■ Отрывок
• • •

В августе 1938 года Трухин успешно окончил Академию Генерального штаба и остался в ее стенах старшим преподавателем кафедры оперативного искусства, читал тактику высших соединений. Заведовал кафедрой известный военный теоретик комбриг Георгий Иссерсон, которого Трухин уважал и ценил. Судьба Иссерсона сложилась драматично: в начале июня 1941 года его арестовали по обвинению в участии в очередном «заговоре». Через полгода ученому вынесли смертный приговор, заменив расстрел десятью годами лагерей.
«Чувствую себя одиноким деревом»
В 1930-е годы командир Красной армии Федор Трухин приезжал в родные места, но близких и знакомых оставалось все меньше. Мать умерла в 1931 году, отец — в 1934-м. Брата Сергея арестовали в 1938-м. В том же году в костромском селе Шахово закрыли памятную с детства Покровскую церковь, куда ходили Трухины, владевшие по соседству небольшой усадьбой Паникарпово. Клириков и активных прихожан местной общины отправили по тюрьмам и лагерям.
По оценкам специалистов, общее количество репрессированных во время «ежовщины» представителей командно-начальствующего состава Красной армии составило 19 106 человек (без кадров ВВС), из них позднее реабилитировали и восстановили в кадрах 9247. Остальные — 9859 человек — стали жертвами репрессий и в большинстве погибли. Повальные аресты и расстрелы тысяч командиров, включая друзей и сослуживцев, сделали Трухина сухим и замкнутым. Его угнетала чудовищная реальность с ее цинизмом и ежедневным приспособленчеством.

• • •

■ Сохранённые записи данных
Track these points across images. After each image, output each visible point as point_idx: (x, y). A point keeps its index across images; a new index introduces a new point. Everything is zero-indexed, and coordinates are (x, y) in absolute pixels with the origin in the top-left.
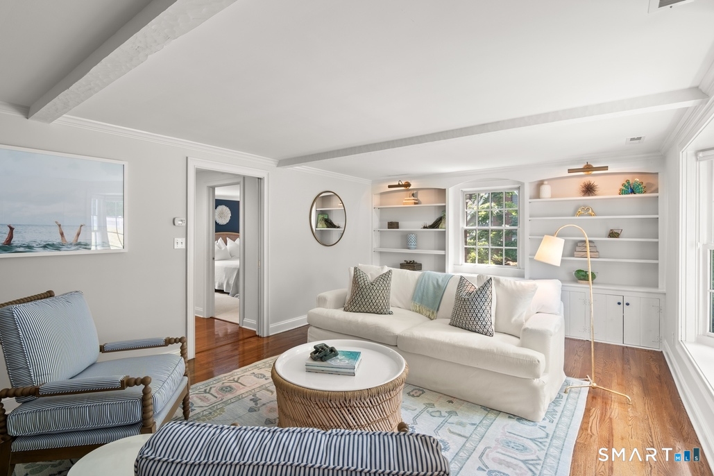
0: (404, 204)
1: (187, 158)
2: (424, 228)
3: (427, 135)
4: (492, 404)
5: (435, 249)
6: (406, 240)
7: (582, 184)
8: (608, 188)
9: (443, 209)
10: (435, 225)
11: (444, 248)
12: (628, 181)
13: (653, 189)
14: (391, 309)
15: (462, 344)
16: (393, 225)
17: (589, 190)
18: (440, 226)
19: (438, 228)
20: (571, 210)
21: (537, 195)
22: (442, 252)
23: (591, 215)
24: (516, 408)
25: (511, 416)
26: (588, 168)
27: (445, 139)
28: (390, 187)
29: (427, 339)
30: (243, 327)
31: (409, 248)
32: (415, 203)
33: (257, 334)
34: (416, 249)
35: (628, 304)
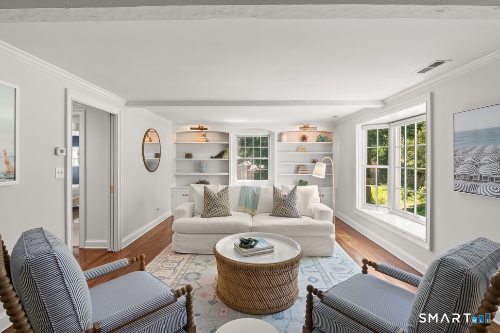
0: (198, 141)
1: (66, 90)
2: (212, 158)
3: (262, 101)
4: (311, 254)
5: (219, 172)
6: (199, 166)
7: (301, 135)
8: (312, 137)
9: (227, 146)
10: (220, 156)
11: (228, 171)
12: (320, 136)
13: (328, 140)
14: (231, 212)
15: (295, 224)
16: (188, 156)
17: (304, 139)
18: (223, 157)
19: (222, 158)
20: (295, 148)
21: (280, 140)
22: (226, 174)
23: (304, 152)
24: (323, 252)
25: (322, 257)
26: (306, 127)
27: (273, 105)
28: (191, 129)
29: (273, 225)
30: (85, 248)
31: (201, 172)
32: (206, 141)
33: (109, 250)
34: (206, 172)
35: (323, 196)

• • •

■ Задание
Пожалуйста, перепишите дословно фрагмент отрывка о Трухине, начиная со слов «В августе 1938» и продолжая до слов «десятью годами лагерей.» включительно.

■ Ответ к упражнению
В августе 1938 года Трухин успешно окончил Академию Генерального штаба и остался в ее стенах старшим преподавателем кафедры оперативного искусства, читал тактику высших соединений. Заведовал кафедрой известный военный теоретик комбриг Георгий Иссерсон, которого Трухин уважал и ценил. Судьба Иссерсона сложилась драматично: в начале июня 1941 года его арестовали по обвинению в участии в очередном «заговоре». Через полгода ученому вынесли смертный приговор, заменив расстрел десятью годами лагерей.